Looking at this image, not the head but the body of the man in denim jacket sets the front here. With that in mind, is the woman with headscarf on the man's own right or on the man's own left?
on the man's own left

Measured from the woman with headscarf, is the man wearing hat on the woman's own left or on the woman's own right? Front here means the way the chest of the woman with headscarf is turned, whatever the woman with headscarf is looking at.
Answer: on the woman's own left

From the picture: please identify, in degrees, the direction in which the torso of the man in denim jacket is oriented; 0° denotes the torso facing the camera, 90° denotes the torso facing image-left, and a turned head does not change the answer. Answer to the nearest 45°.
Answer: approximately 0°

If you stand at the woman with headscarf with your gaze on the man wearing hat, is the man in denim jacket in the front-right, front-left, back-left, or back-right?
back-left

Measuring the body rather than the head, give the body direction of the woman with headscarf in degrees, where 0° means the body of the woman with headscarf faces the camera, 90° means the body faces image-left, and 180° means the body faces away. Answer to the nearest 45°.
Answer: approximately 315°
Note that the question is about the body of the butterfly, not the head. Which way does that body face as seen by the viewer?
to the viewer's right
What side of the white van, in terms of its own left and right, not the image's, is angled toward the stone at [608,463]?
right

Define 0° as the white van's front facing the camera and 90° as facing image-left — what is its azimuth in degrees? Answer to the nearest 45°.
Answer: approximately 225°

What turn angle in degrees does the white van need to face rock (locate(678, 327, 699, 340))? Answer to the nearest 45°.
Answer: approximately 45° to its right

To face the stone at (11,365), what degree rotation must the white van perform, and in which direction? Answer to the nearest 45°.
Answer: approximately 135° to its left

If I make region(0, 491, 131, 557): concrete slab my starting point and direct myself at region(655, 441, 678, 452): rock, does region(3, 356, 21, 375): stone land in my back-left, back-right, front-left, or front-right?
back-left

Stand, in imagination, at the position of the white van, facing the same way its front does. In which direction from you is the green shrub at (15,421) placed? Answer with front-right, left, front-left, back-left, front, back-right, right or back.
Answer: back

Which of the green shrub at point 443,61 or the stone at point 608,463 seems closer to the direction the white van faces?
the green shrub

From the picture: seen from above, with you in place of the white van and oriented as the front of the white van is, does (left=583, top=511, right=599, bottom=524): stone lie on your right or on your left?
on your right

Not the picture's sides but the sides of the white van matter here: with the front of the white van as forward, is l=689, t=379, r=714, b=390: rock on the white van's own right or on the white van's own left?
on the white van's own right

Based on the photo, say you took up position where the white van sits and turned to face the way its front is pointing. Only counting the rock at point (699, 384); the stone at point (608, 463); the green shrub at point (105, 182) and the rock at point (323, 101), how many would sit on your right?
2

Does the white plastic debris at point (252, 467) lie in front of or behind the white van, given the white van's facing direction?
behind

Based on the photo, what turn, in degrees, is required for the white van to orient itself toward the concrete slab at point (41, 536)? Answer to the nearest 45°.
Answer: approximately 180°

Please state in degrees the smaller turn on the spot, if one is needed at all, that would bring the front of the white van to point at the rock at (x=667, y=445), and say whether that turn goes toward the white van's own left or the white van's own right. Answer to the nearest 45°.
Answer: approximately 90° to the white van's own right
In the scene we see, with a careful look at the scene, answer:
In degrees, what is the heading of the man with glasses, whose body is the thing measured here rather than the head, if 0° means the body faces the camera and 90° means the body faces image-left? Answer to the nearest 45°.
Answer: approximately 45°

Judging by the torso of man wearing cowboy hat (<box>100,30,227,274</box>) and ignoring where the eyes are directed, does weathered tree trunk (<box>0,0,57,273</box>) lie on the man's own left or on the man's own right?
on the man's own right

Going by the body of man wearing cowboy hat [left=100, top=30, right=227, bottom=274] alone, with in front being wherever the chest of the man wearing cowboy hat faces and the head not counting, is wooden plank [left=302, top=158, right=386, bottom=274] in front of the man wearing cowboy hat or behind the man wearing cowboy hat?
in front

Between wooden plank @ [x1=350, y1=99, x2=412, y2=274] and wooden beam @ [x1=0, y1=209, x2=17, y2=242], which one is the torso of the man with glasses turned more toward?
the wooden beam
★ ★ ★ ★ ★
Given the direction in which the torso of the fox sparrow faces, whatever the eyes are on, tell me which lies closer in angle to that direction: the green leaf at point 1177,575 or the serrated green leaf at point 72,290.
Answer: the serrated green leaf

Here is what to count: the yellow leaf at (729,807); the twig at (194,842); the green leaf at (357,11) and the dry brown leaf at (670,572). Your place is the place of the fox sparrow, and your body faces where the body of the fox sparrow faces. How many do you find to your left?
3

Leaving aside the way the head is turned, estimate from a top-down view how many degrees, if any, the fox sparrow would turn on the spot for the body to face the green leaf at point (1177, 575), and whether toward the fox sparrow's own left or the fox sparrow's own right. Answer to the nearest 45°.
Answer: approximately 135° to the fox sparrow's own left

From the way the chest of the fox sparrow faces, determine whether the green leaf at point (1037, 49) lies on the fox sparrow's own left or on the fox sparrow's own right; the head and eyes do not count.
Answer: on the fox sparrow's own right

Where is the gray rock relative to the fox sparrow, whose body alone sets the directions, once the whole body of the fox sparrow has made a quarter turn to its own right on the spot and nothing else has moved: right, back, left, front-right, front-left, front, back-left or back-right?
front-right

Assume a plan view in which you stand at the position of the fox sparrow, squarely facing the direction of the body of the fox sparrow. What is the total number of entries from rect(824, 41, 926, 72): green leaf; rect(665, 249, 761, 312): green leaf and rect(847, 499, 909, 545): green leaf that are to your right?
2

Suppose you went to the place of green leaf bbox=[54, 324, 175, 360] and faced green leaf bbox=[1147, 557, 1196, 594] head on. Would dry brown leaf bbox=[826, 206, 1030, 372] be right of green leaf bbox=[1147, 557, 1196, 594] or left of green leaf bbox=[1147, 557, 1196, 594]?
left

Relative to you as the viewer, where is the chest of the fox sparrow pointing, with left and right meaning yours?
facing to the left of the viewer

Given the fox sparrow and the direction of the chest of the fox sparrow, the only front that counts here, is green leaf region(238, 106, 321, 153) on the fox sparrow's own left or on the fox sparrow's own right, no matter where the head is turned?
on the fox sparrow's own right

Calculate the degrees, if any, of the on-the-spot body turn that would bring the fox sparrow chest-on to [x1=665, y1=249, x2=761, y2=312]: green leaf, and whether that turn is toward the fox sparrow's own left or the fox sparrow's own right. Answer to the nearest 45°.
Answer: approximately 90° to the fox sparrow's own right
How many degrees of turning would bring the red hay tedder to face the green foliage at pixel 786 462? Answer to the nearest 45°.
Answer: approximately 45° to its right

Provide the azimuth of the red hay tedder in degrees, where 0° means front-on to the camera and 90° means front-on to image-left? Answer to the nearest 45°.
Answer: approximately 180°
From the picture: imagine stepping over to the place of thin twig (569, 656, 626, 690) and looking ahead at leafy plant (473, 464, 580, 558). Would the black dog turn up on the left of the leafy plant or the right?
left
★ ★ ★ ★ ★
Give again the lines from the line with "Based on the photo, what" up to and including the line with "Answer: approximately 90° to the white", substituting "stone slab" for "concrete slab" and leaving everything else unchanged.

-- Written response --
Based on the photo, what turn, in degrees, is required for the white van to orient itself toward the stone slab at point (41, 536)? Answer to the nearest 45°.
Answer: approximately 180°

Please state in degrees the smaller turn on the spot, if one is needed at all, that would bring the front of the white van to point at the rock at (x=667, y=445), and say whether that turn goes toward the white van's own left or the white van's own right. Answer to the nearest 45°.
Answer: approximately 90° to the white van's own right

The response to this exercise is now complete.